The scourge of www.Juicycampus.com has seemingly reached new levels as Miami University's Panhellenic (Panhel) has called on state and university officials to act against what they see as a malicious Web site. In a letter to the Ohio attorney general, the organization sought to promote a movement against Juicy Campus, while comments to administrators seek to ban access to the Web site from campus Internet users. The editorial board of The Miami Student previously spoke of our discontent with Juicy Campus in a Sept. 12 editorial ("Juicy gossip represents dregs of Internet pluralism") and we continue to believe in the harm that such sites can do. However, the prospect of banning campus Internet access to the Web site seems to border on the ridiculous.

Why, after all, should the university block a specific Web site when campus Internet users can still access pornography or quickly Google Web sites about how to construct a pipe bomb, cannon or even flamethrower? Moreover, the argument about banning Juicy Campus is infinitely regressive to the core. Where one site may be banned, two more could rise up to take its place. In fact, the same types of things posted on Juicy Campus can currently be posted on Facebook.com, or on any number of free and anonymous message boards Miami students may visit. Furthermore, there is no threshold for establishing a precedent of banning a Web site through campus Internet. How much hate much a site represent before it is worthy of being removed from accessibility? How can we quantify this hate, and how many other Web sites would meet these standards and need to be banned in addition to Juicy Campus? The questions only seem to pile up the more one thinks about the prospect of the university banning a Web site.

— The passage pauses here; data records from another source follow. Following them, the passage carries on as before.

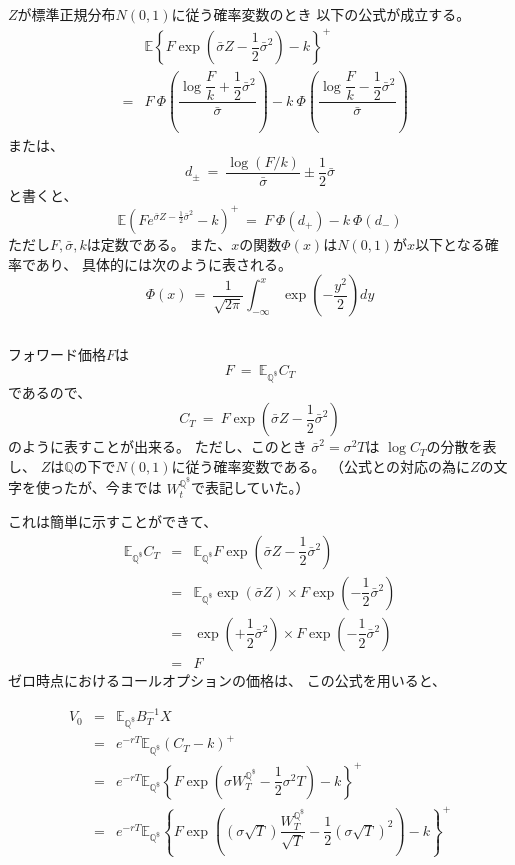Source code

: \documentclass[uplatex,a4j,12pt,dvipdfmx]{jsarticle}
\begin{document}
$Z$が標準正規分布$N(0,1)$に従う確率変数のとき
以下の公式が成立する。
%
%
\begin{eqnarray*}
	&&
	\mathbb{E}
	\left\{
	F
	\exp
	\left(
	\bar{\sigma} Z - \dfrac{1}{2} \bar{\sigma}^{2}
	\right)
	-k
	\right\}^{+}
	\\ &=&
	F
	\ \! \Phi
	\left(
	\dfrac{
		\log \dfrac{F}{k} + \dfrac{1}{2} \bar{\sigma}^{2}
	}
	{\bar{\sigma}}
	\right)
	-
	k
	\ \! \Phi
	\left(
	\dfrac{
		\log \dfrac{F}{k} - \dfrac{1}{2} \bar{\sigma}^{2}
	}
	{\bar{\sigma}}
	\right)
\end{eqnarray*}
%
%
または、
$$
	d_{\pm}
	\ = \
	\dfrac{
		\log (F/k)
	}
	{\bar{\sigma}}
	\pm \dfrac{1}{2} \bar{\sigma}
$$
と書くと、
$$
	\mathbb{E}
	\left(
	F e^{\bar{\sigma}Z - \frac{1}{2} \bar{\sigma}^{2} }
	-
	k
	\right)^{+}
	\ = \
	F
	\ \! \Phi
	\left(
	d_{+}
	\right)
	-
	k
	\ \! \Phi
	\left(
	d_{-}
	\right)
$$
ただし$F,\bar{\sigma},k$は定数である。
また、$x$の関数$\Phi(x)$は$N(0,1)$が$x$以下となる確率であり、
具体的には次のように表される。
$$
	\Phi(x)
	\ = \
	\dfrac{1}{\sqrt{2 \pi}}
	\int^{x}_{- \infty} \exp \left( - \dfrac{y^{2}}{2} \right) dy
$$

${}$

フォワード価格$F$は
$$F \ = \ \mathbb{E}_{\mathbb{Q}^{\$}} C_{T} $$
であるので、
$$
	C_{T}
	\ = \
	F \exp \left( \bar{\sigma} Z - \dfrac{1}{2} \bar{\sigma}^{2} \right)
$$
のように表すことが出来る。
ただし、このとき
$\bar{\sigma}^{2} = \sigma^{2} T$は
$\log C_{T}$の分散を表し、
$Z$は$\mathbb{Q}$の下で$N(0,1)$に従う確率変数である。
（公式との対応の為に$Z$の文字を使ったが、今までは
$W^{\mathbb{Q}^{\$}}_{t}$で表記していた。）

これは簡単に示すことができて、
%
%
\begin{eqnarray*}
	\mathbb{E}_{\mathbb{Q}^{\$}} C_{T}
	&=&
	\mathbb{E}_{\mathbb{Q}^{\$}} F \exp \left( \bar{\sigma} Z - \dfrac{1}{2} \bar{\sigma}^{2} \right)
	\\ &=&
	\mathbb{E}_{\mathbb{Q}^{\$}} \exp \left( \bar{\sigma} Z \right)
	\times
	F \exp \left(- \dfrac{1}{2} \bar{\sigma}^{2} \right)
	\\ &=&
	\exp \left(+ \dfrac{1}{2} \bar{\sigma}^{2} \right)
	\times
	F \exp \left(- \dfrac{1}{2} \bar{\sigma}^{2} \right)
	\\ &=&
	F
\end{eqnarray*}
%
%
ゼロ時点におけるコールオプションの価格は、
この公式を用いると、

%
%
\begin{eqnarray*}
	V_{0}
	&=&
	\mathbb{E}_{\mathbb{Q}^{ \$ }}
	B_{T}^{-1} X
	\\ &=&
	e^{-rT}
	\mathbb{E}_{\mathbb{Q}^{ \$ }}
	(C_{T} - k)^{+}
	\\ &=&
	e^{-rT}
	\mathbb{E}_{\mathbb{Q}^{ \$ }}
	\left\{
	F
	\exp
	\left(
	\sigma W^{\mathbb{Q}^{\$}}_{T} - \dfrac{1}{2} \sigma^{2} T
	\right)
	-k
	\right\}^{+}
	\\ &=&
	e^{-rT}
	\mathbb{E}_{\mathbb{Q}^{ \$ }}
	\left\{
	F
	\exp
	\left(
	( \sigma \sqrt{T}) \dfrac{W^{\mathbb{Q}^{\$}}_{T}}{\sqrt{T}}
	- \dfrac{1}{2} (\sigma \sqrt{T})^{2}
	\right)
	-k
	\right\}^{+}
\end{eqnarray*}
%
%
\end{document}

We are, of course, not opposed to people speaking out. Panhel clearly has an issue that they are at odds with and are completely within their right to speak out and mobilize people against Juicy Campus. There is no reason that just because a Web site exists there should be complacency with its content; the question is just one of how to take the most effective action against an issue that may be harmful, but is still largely protected by the First Amendment.

As time goes on and the novelty of the site wears off, we feel that people's minds are mostly made up on if they feel that the site is good or bad. While many feel that nothing positive comes out of the Web site in the first place, at this point it seems like nothing more than a useless and mediocre site that has taken its place among the backdrop of information sharing sites on the Internet-there is nothing inherently special about Juicy Campus that would continue to draw viewers that could not be achieved on any other Web site.

This board does feels that while banning would be frivolous, it may be effective in preventing new viewers. In the end, however, the question of how far Miami's responsibility over its students reaches is still unanswered. The banning of a Web site seems to go beyond the university's need to protect the student body, and could establish a dangerous precedent for other university protections. In the end, we must rely on ourselves and, if we can refer to our previous editorial, never forget that "people need to grow up" and take such Web sites for what they're worth.